> [Objectif] Pour chacune de ces phrases, dites par oui ou par non si elle est d'accord avec la page sur l'archéométallurgie, et citez les mots de la page qui le montrent. 1. L'archéométallurgie porte aussi le nom de paléométallurgie. 2. Les vestiges liés au travail du métal sont en général spectaculaires. 3. L'archéométallurgie relie l'archéologie et l'archéométrie.

> [Page]

SHALLALAT

L'étude du métal

ARCHEOMETALLURGIE

Valérie Pichot

"Il serait malaisé et à la fois imprudent de commencer par une vue d'ensemble ; approchons-nous par petites étapes de l'univers de la métallurgie."
M. Eliade, Forgerons et alchimistes, Paris, Flammarion, édition corrigée et augmentée, 1977, p. 20
L'Archéométallurgie appelée aussi paléométallurgie, se définit comme étant l'archéologie des vestiges miniers et métallurgiques. Comme dans beaucoup d'autres domaines, c'est grâce à la confrontation des apports de diverses disciplines que l'on peut donner un sens aux différents types de vestiges archéologiques. L'interprétation des vestiges archéologiques liés à la production et au travail du métal (c'est-à-dire aux différents procédés qui composent la chaîne opératoire) est très souvent ardue. Ces vestiges ne sont généralement pas spectaculaires et restent difficiles à cerner. Afin de pouvoir sur un site identifier le type d'activité métallurgique ainsi que l'organisation technico-sociale, on doit donc procéder à des observations très fines, méthodiques. L'archéométallurgie lie intimement archéologie et archéométrie et implique un dialogue constant entre ces deux disciplines.

> [Fiches de données]
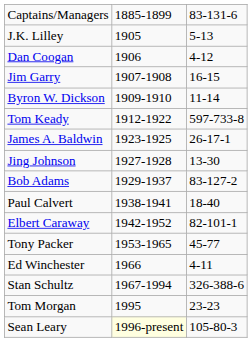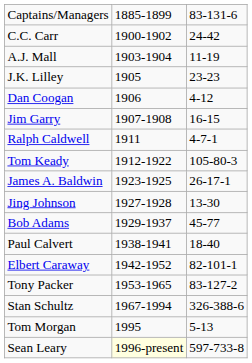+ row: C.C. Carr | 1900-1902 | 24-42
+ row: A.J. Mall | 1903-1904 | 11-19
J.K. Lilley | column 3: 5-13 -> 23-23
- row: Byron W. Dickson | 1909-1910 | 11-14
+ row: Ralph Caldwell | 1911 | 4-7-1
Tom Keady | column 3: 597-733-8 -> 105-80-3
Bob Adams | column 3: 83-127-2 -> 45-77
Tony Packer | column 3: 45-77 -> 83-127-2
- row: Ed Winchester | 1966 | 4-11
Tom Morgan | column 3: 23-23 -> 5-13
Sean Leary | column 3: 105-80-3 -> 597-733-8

---

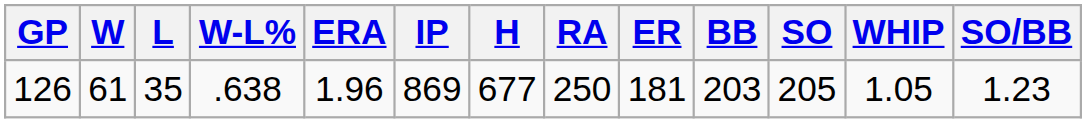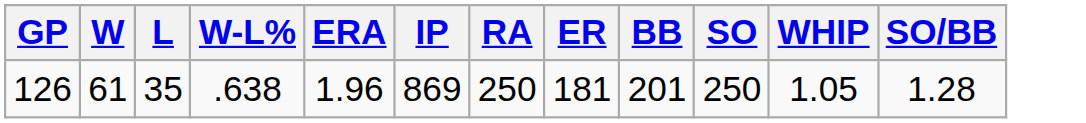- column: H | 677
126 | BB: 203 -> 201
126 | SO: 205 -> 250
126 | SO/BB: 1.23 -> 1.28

...

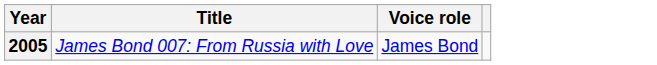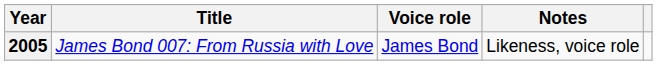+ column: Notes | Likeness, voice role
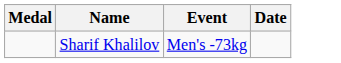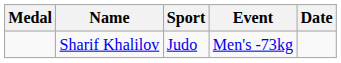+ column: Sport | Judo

> [Réponse]
1. Oui : « L'Archéométallurgie appelée aussi paléométallurgie »
2. Non : « Ces vestiges ne sont généralement pas spectaculaires »
3. Oui : « L'archéométallurgie lie intimement archéologie et archéométrie »